While leaving. I pause as two kingfishers zoom over me vocal and frenzied. Their flight pattern makes me dizzy to watch. They land far off in the pond on separate snags. They are efficient and precise birds in every way. Not sure what the hullabaloo is all about but I’m guessing that one of them crossed a line with the other. They are usually loners and very territorial. As they tussle, I observe.

When it’s time to take Yoda for his walk this morning, I walk by a tree full of young house sparrows and finches. I’ve come a long way from identifying my feathered friends as LBBs (little brown birds) or little yellow birds. I watch as they perch and chirp, whirl and dip. As they play, I observe.
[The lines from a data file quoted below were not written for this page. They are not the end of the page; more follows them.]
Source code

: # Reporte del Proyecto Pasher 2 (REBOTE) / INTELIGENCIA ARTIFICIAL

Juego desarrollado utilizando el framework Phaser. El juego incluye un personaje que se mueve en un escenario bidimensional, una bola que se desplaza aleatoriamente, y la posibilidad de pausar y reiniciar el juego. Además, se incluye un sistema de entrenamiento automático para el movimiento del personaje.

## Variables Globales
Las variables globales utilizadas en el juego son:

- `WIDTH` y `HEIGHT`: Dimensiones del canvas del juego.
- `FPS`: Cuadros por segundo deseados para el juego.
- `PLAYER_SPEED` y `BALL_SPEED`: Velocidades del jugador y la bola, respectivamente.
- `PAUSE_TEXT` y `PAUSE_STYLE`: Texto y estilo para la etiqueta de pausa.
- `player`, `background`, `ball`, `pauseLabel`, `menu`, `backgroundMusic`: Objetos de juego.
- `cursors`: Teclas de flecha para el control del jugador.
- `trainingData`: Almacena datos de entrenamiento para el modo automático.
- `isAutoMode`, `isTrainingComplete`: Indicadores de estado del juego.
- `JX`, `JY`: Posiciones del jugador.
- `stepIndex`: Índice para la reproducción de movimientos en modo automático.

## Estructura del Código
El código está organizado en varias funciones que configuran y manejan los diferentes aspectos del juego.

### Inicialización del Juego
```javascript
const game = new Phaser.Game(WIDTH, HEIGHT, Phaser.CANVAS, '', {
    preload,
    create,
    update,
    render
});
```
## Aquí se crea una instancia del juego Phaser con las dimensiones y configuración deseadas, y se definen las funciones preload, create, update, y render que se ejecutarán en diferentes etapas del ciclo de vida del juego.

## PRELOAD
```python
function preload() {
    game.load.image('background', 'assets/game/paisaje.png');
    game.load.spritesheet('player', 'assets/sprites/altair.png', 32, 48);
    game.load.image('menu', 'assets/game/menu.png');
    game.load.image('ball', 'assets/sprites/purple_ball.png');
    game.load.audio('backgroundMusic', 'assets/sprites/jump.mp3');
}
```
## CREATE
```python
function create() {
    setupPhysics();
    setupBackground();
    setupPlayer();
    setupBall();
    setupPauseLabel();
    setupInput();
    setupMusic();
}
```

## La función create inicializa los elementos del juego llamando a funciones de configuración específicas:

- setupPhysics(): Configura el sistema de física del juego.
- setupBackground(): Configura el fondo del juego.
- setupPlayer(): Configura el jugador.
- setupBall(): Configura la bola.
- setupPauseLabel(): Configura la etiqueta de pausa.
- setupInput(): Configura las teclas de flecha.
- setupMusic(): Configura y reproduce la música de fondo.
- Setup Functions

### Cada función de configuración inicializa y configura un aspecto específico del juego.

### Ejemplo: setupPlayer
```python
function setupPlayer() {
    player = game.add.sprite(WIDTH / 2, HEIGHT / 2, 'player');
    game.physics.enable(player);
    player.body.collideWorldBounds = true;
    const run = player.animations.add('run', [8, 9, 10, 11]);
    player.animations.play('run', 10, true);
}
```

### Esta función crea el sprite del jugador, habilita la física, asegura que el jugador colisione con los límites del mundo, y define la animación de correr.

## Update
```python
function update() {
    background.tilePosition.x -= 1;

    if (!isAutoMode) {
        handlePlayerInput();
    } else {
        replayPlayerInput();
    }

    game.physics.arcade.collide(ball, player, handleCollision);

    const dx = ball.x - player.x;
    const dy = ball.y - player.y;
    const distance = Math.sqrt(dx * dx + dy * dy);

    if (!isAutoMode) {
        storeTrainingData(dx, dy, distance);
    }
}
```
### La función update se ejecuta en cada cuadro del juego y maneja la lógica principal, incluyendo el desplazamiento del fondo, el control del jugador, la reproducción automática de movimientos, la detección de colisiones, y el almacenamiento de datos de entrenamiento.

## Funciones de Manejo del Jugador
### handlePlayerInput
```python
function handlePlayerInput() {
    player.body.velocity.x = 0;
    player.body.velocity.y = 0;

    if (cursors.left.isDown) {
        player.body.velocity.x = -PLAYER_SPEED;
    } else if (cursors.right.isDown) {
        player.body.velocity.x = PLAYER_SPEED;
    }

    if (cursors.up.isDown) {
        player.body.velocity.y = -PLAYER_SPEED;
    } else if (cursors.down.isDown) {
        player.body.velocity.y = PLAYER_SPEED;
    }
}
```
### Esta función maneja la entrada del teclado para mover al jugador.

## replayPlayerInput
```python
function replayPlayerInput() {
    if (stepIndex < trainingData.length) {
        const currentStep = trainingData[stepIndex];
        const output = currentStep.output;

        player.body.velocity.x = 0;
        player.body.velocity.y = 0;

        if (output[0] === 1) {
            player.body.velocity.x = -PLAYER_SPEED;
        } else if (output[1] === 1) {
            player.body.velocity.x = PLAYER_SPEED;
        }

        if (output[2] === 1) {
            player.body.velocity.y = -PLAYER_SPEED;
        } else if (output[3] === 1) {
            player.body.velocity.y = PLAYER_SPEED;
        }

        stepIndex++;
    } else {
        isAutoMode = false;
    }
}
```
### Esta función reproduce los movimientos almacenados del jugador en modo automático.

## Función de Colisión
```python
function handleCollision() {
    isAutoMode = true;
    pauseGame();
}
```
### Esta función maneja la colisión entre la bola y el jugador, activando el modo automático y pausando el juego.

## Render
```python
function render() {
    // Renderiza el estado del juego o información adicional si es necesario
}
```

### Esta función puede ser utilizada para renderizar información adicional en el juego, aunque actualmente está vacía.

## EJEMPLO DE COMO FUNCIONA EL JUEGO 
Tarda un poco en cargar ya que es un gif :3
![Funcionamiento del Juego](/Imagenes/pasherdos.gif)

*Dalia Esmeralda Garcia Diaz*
I decide to be more mindful on my walk this morning. Yoda and I are often at cross purposes on these treks, but I put my new skills to work. He’s an old dog and the world is one big classroom to him. He’s not in it for the exercise, he’s in it for the “environmental experience”. I remember the patient herons and the attentive coot parent. I watch him closely as another dog passes and his demeanor changes. I watch his tail flip and I see him pant. As he establishes his place, I observe.

The world is my big classroom too. I pray to the birds that I receive the messages and recognize with clarity the symbolism in the lessons. I pray to the birds for patience and tolerance and for the reminders about boundaries and play and the value of attentiveness.

I pray to the birds because they remind me of what I love.

All that I love. And all of them.


15 Comments on “Praying to the Birds

  1. The world of nature has much to teach us, thank you for reminding me again and again. I was walking our guest dog and thinking he takes in the world through his nose (and sometimes mouth, and also peeing on everything), while I mostly use my eyes and ears. But he does stop often and gives me a chance to look around and listen! So glad you’ve flown the cage and found your freedom.

    • I love that you have a guest dog!! As I think I’ve mentioned before,.walking a dog redefines what it means to “walk”. I love the lessons though.

      Sometimes , as I am meandering along with him, he stops, as if he hears something, then sticks his nose in the air, closes his eyes and lets the wind rush in with sensory pleasures. In that moment I can only love him and what it means to be able to share this kind of moment.

    • Thanks, Gretchen. I suspect that a lot of my learning has happened on your back deck. When we can be in the midst of such an active place, still and attentive, we are the luckiest people around.

  2. I don’t always comment but I always read and check the photos. Thanks so much for taking the time to share with us.

  3. Wow, Bonnie! Outstanding writing here about birds and patience and observation. Even loving a house sparrow—appreciating the humble “invasive”. Birds have always fascinated me because they are so much easier to see than mammals and just as deeply connect us to the natural world. And, oh, your metaphor about feeling caged your last years of work—so grateful you are free to do your worshipful life now.

    • Thank you, Ann. The bird in a cage metaphor really seemed to fit. I’ve learned so much. As for the house sparrows? I feel a different kind of appreciation after learning of the Four Pests campaign years ago in China. Thanks so much for reading*

  4. And I pray you never stop writing or noticing–through the lens of the camera or that great heart of yours.